Breastfeeding, Weaning, and PPD/A

Article by Kelley Allen

Postpartum depression and anxiety was something that I went into pregnancy very aware of. I worried about a family history of depression, sensitivity to hormone fluctuations, and moving to a different country three months after the birth of my daughter. Despite my worries I felt prepared as my husband and I met with a specialist before I got pregnant and made the decision to stay on a low dose of a safe antidepressant throughout pregnancy. I knew what supports were available and how to access them, if needed.

Once my daughter was born, I felt the hormonal fluctuations, stress, and exhaustion of motherhood, but was able to manage. After three months passed I relaxed a bit about PPD/A. After six months passed I breathed a huge sigh of relief.

My PPD/A didn’t hit me until my daughter was nine months old, and seemed to coincide with weaning her from nursing. It felt like I changed overnight. And for me the hard part wasn’t the depression, but the anxiety. I had never experienced it before. I couldn’t sleep. I couldn’t eat. I literally wanted to crawl out of my skin. My thoughts raced around in circles inside my head. I couldn’t catch my breath and I couldn’t stop crying. My heart raced and I couldn’t sit still. I felt so overwhelmed all of a sudden.  From the reading I have done since, it seems that the two hormones involved in breastfeeding (oxytocin and prolactin) dropped drastically, causing my body to experience a temporary hormone imbalance, which left me reeling. The scariest part of the whole thing was suddenly feeling like I was unable to be a mother to my child. I felt I had no control, over anything, and I had the urge to run. I believed that if I left, my husband and daughter would be much better off.

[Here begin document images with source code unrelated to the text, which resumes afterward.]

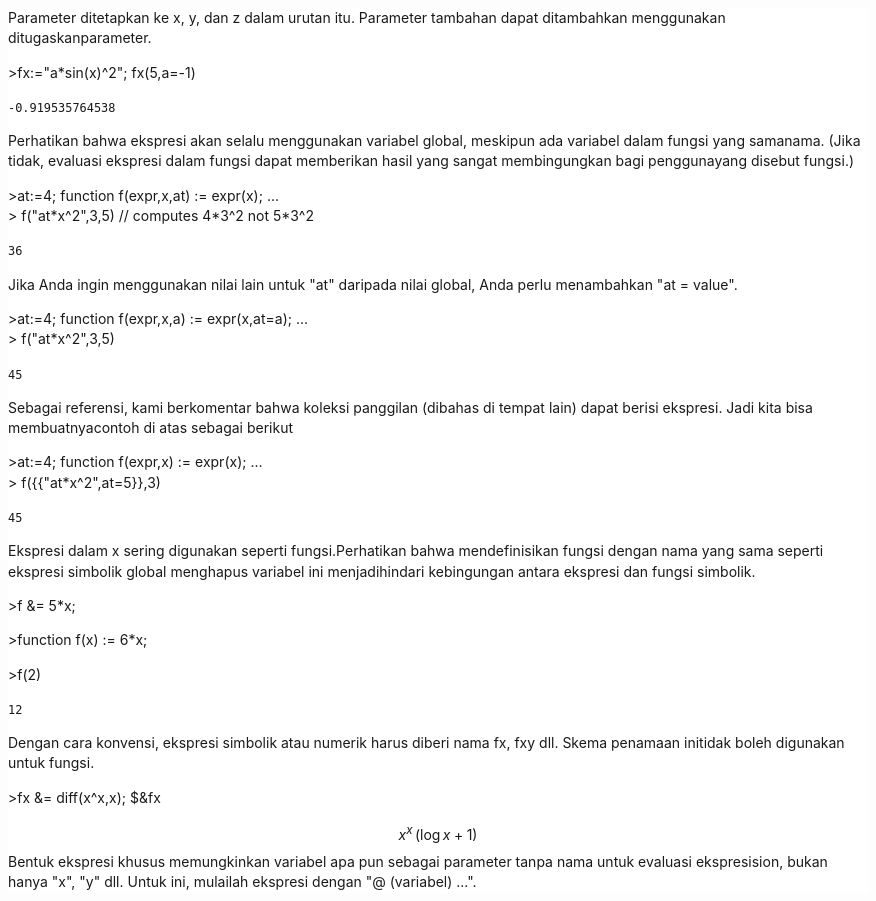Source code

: Parameter ditetapkan ke x, y, dan z dalam urutan itu. Parameter
tambahan dapat ditambahkan menggunakan ditugaskanparameter.


\>fx:="a\*sin(x)^2"; fx(5,a=-1)


    -0.919535764538

Perhatikan bahwa ekspresi akan selalu menggunakan variabel global,
meskipun ada variabel dalam fungsi yang samanama. (Jika tidak,
evaluasi ekspresi dalam fungsi dapat memberikan hasil yang sangat
membingungkan bagi penggunayang disebut fungsi.)


\>at:=4; function f(expr,x,at) := expr(x); ...  
\>   f("at\*x^2",3,5) // computes 4\*3^2 not 5\*3^2


    36

Jika Anda ingin menggunakan nilai lain untuk "at" daripada nilai
global, Anda perlu menambahkan "at = value".


\>at:=4; function f(expr,x,a) := expr(x,at=a); ...  
\>   f("at\*x^2",3,5)


    45

Sebagai referensi, kami berkomentar bahwa koleksi panggilan (dibahas
di tempat lain) dapat berisi ekspresi. Jadi kita bisa membuatnyacontoh
di atas sebagai berikut


\>at:=4; function f(expr,x) := expr(x); ...  
\>   f({{"at\*x^2",at=5}},3)


    45

Ekspresi dalam x sering digunakan seperti fungsi.Perhatikan bahwa
mendefinisikan fungsi dengan nama yang sama seperti ekspresi simbolik
global menghapus variabel ini menjadihindari kebingungan antara
ekspresi dan fungsi simbolik.


\>f &= 5\*x;

\>function f(x) := 6\*x;

\>f(2)


    12

Dengan cara konvensi, ekspresi simbolik atau numerik harus diberi nama
fx, fxy dll. Skema penamaan initidak boleh digunakan untuk fungsi.


\>fx &= diff(x^x,x); $&fx


$$x^{x}\,\left(\log x+1\right)$$Bentuk ekspresi khusus memungkinkan variabel apa pun sebagai parameter
tanpa nama untuk evaluasi ekspresision, bukan hanya "x", "y" dll.
Untuk ini, mulailah ekspresi dengan "@ (variabel) ...".

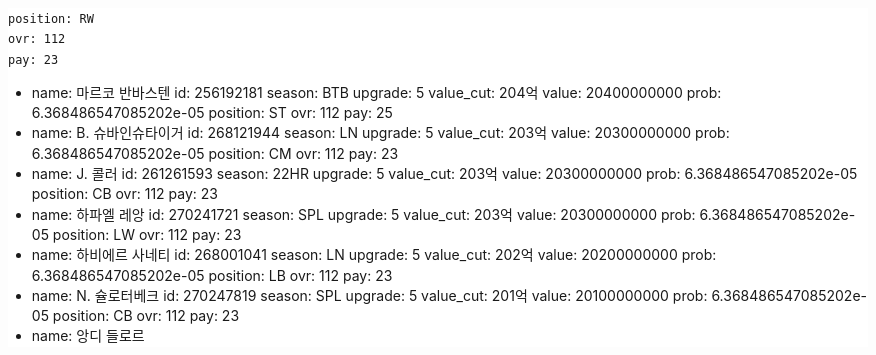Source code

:     position: RW
    ovr: 112
    pay: 23
  - name: 마르코 반바스텐
    id: 256192181
    season: BTB
    upgrade: 5
    value_cut: 204억
    value: 20400000000
    prob: 6.368486547085202e-05
    position: ST
    ovr: 112
    pay: 25
  - name: B. 슈바인슈타이거
    id: 268121944
    season: LN
    upgrade: 5
    value_cut: 203억
    value: 20300000000
    prob: 6.368486547085202e-05
    position: CM
    ovr: 112
    pay: 23
  - name: J. 콜러
    id: 261261593
    season: 22HR
    upgrade: 5
    value_cut: 203억
    value: 20300000000
    prob: 6.368486547085202e-05
    position: CB
    ovr: 112
    pay: 23
  - name: 하파엘 레앙
    id: 270241721
    season: SPL
    upgrade: 5
    value_cut: 203억
    value: 20300000000
    prob: 6.368486547085202e-05
    position: LW
    ovr: 112
    pay: 23
  - name: 하비에르 사네티
    id: 268001041
    season: LN
    upgrade: 5
    value_cut: 202억
    value: 20200000000
    prob: 6.368486547085202e-05
    position: LB
    ovr: 112
    pay: 23
  - name: N. 슐로터베크
    id: 270247819
    season: SPL
    upgrade: 5
    value_cut: 201억
    value: 20100000000
    prob: 6.368486547085202e-05
    position: CB
    ovr: 112
    pay: 23
  - name: 앙디 들로르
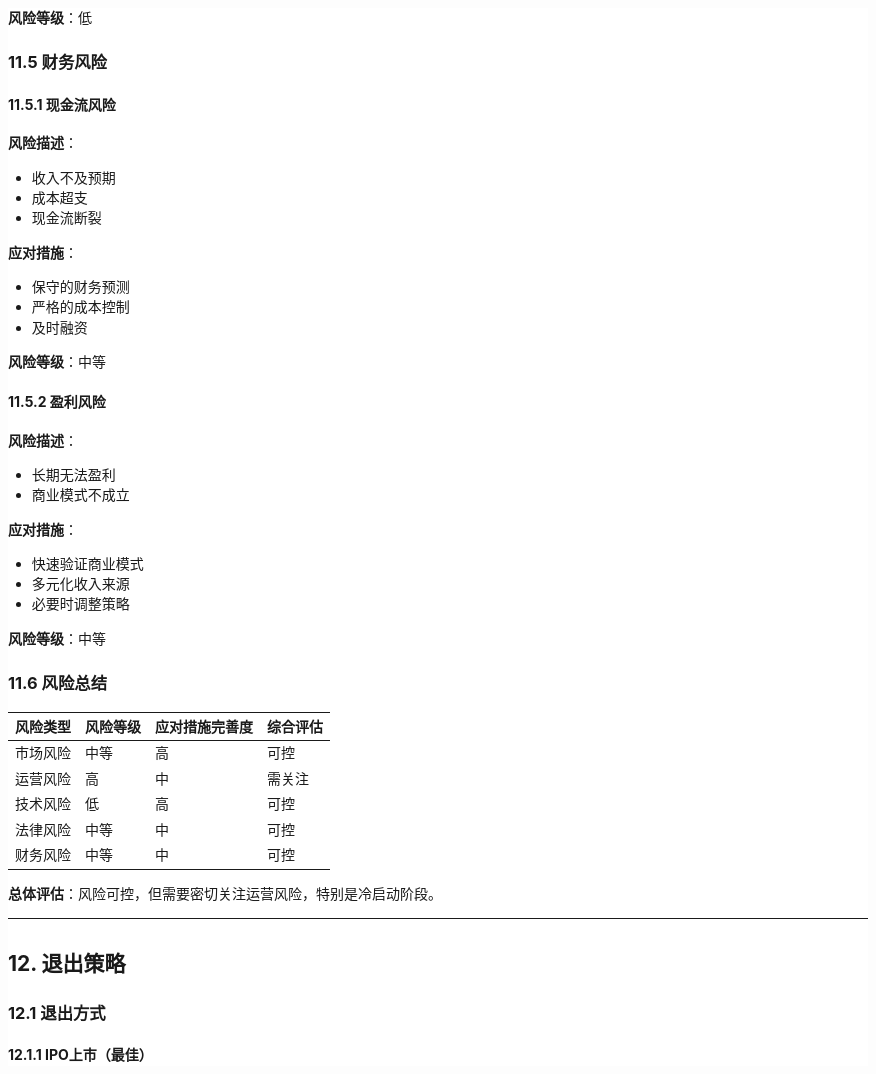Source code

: **风险等级**：低

### 11.5 财务风险

#### 11.5.1 现金流风险

**风险描述**：
- 收入不及预期
- 成本超支
- 现金流断裂

**应对措施**：
- 保守的财务预测
- 严格的成本控制
- 及时融资

**风险等级**：中等

#### 11.5.2 盈利风险

**风险描述**：
- 长期无法盈利
- 商业模式不成立

**应对措施**：
- 快速验证商业模式
- 多元化收入来源
- 必要时调整策略

**风险等级**：中等

### 11.6 风险总结

| 风险类型 | 风险等级 | 应对措施完善度 | 综合评估 |
|---------|---------|---------------|---------|
| 市场风险 | 中等 | 高 | 可控 |
| 运营风险 | 高 | 中 | 需关注 |
| 技术风险 | 低 | 高 | 可控 |
| 法律风险 | 中等 | 中 | 可控 |
| 财务风险 | 中等 | 中 | 可控 |

**总体评估**：风险可控，但需要密切关注运营风险，特别是冷启动阶段。

---

## 12. 退出策略

### 12.1 退出方式

#### 12.1.1 IPO上市（最佳）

The idea that I was suffering from  PPD/A didn’t even cross my mind. From what I had been told PPD/A presents within the first few months after birth. Doctors and public health nurses screened for it during check-ups and it seemed that once I made it to three months with no symptoms, I was in the clear. I truly had no idea what was wrong. Even a basic Google search didn’t yield much of anything in terms of others experiencing the same thing. I felt truly alone. The doctors I saw in my panicked attempt to find an answer hadn’t heard of anyone experiencing something like this either. I finally came across this post. It illustrated perfectly what I was going through. Although, for me it wasn’t that I woke up one day and just felt better. It was a very long few months of attending support groups, taking medication, and calling Pacific Post Partum Support Society for someone to talk to. I remember sending the above link to my friends and family, almost with relief that I had found someone who had experienced what I was going through, and someone who could put it into words so well. I knew I wasn’t going crazy and I also had hope that it would end.

Friends and family said they had seen some signs of PPD/A in the months leading up to weaning my daughter, which makes me wonder if breastfeeding protected me from PPD/A directly following her birth. I don’t know. What I do know is that it was the hardest time of my life, the hardest thing I have been through. And going through it while also being responsible for a baby felt heavy. And unfair.

Although it doesn’t seem to be very common, I do think it is an important thing to talk about and be aware of. For mothers who are weaning their babies, and those of you who support these mothers, being aware that PPD/A can hit any time in the first year (and even beyond the first year) after birth is essential. If you have a similar experience, know that you are not alone. Reach out for support, it is essential.

Another good post about experiencing depression after weaning can be found here.

A Postscript from the Editor:

There is research to support Kelley’s experience as well. This article from the BBC suggests that breastfeeding can indeed be protective against PPD/A. The flip side is that women who want to breastfeed and are unable to for a variety of reasons have double the chance of getting PPD/A.

This article from the Massachusetts General Hospital Centre for Women’s Mental Health states that research on the issue is complicated and there haven’t been enough studies to provide strong evidence of a link between breastfeeding cessation and occurence of PPD/A though anecdotal evidence certainly suggests a link. This article further corroborates the fact that a woman’s plans surrounding breastfeeding are the biggest factor in predicting episodes of PPD/A. If a woman encounters major problems in relation to breastfeeding her risk for PPD/A goes up significantly. The article also points out that the seemingly protective nature of breastfeeding might be more related to other support structures since women who manage to breastfeed for a longer duration tend to also be in a better economic position and have a access to a variety of support structures.
Clearly it’s a complicated issue and Kelley’s experience is not isolated. My own PPD/A also intensified after weaning and while I can’t say why that is with any certainty, hormonal shifts seem like a likely culprit. Hopefully further research will help to clarify the connection between weaning and PPD/A.